EXCERPTED PASSAGE below:
# What is the ideal college course?



## dmos87 (9 Mar 2010)

Hi All,

A general query here.

If you could return to third level education to improve your earnings and life in general, what course would you choose?


----------



## Purple (9 Mar 2010)

I can't think of anything.... post the question again in LOS and I'll offer an opinion


----------



## dmos87 (9 Mar 2010)

Purple, whats LOS?? Sorry I dont know


----------



## Purple (9 Mar 2010)

Letting Off Steam (where smart ass answers are ok!).


----------



## truthseeker (10 Mar 2010)

dmos87 said:


> If you could return to third level education to improve your earnings and life in general, what course would you choose?


 
Dog grooming.

Medicine.

Astrophysics (although Im not sure there would be many jobs out there for it).

But ultimately if I could turn back time, I wouldnt have left college. I would have stayed on and continued to study, then hopefully gotten a foot in the door of an academic career. 

I am studying for another 3rd level qualification at moment, but its much harder when youve a full time job!


----------



## sunrock (10 Mar 2010)

Any course with a realistic chance of getting a job.That rules out over 90% of courses.
Of course it depends if you have any "PULL" to turn your qualification into a job.
Like a daddy or uncle in a high position in a company who can either get you directly into the company or do a quid pro quo with a colleague in another company. I was amazed when I went to college how many of my fellow students in my particular course had these connections.....It was only when I came across the names of the directors in the companies in the target industries that it clicked with me ... and I can tell you that for all the guff about interview technique, grade of qualification etc etc that this "pulling" was very important as the "connected" students got positions first practically to a man/woman.Of course they had the qualification and good luck to them .Then they have "experience" and are more employable.This will be especially evident in a recession as jobs are tight.
In the public service canvassing isn`t allowed but you can be sure that some influence will be brought to bear somewhere along the line , as long as the candidate has the minimum qualification.
Healthcare professionals are/will be in high demand as people are living longer so maybe nursing or various therapists would be a good qualification.
A foreign language with another qualification would be a good idea also,but choose the language carefully.
Another idea would be to do a course that is in poor demand,because by the time you finish things might have turned around. You also need less points and have less students and competition in the classroom.
The location of the college,enjoyability of the course content, finance availability/cost etc etc are all important factors.


----------



## dereko1969 (10 Mar 2010)

legal course specialising in redundancy/employment law?


----------



## dmos87 (10 Mar 2010)

Dereko1969, I like your style  But all things considered, will unemployment and redundancy be such an issue in 5-7 years time - I hope to God not!! 

Thing is, I'm planning on a return to college hopefully in a years time but am still clueless as to what I want to do. I want a job that offers financial stability (even if that means going abroad). I want a qualification and I want it to stand by me for as long as I am working.

I'll put it another way; after being in the "working world" for a while now, if you could have known then what you know now (economy, recession, etc.), what course would you have chosen?
End of EXCERPTED PASSAGE.
DATA TO EXAMINE below:
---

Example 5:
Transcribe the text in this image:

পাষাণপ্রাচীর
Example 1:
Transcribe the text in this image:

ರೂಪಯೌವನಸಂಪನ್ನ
End of DATA TO EXAMINE.
PROMPT
Could you extend the forum thread on choosing the ideal college course, continuing on from its final post?

RESULT OF THIS TASK
----------



## jack2009 (10 Mar 2010)

study something you like and can imagine doing. No point studying to be a doctor, no point studying accounting if you cant stand to be stuck behind a desk etc etc


----------



## dmos87 (10 Mar 2010)

I'm stuck behind a desk at the moment and also work on my feet part-time so anything is possible! I would look at medicine only for the responsibility of it - I would never forgive myself if I caused an accident to a sick patient, I tend to get emotionally attached to people and would find separating that from the job hard. 

My mum says my problem is that I'm well-rounded - happy to turn my hand to anything and everything. The one thing I am horribly bad at is accounting so thats a definite no-no!! 

I'm thinking a business course? Any recommendations?


----------



## Purple (10 Mar 2010)

Find something that you love and work as hard as you can to be as good as you can at it. 

If I was starting again I'd do something I was interested in (instead of what I'm doing).


----------



## Yeager (10 Mar 2010)

Any course that wil get you into the public sector.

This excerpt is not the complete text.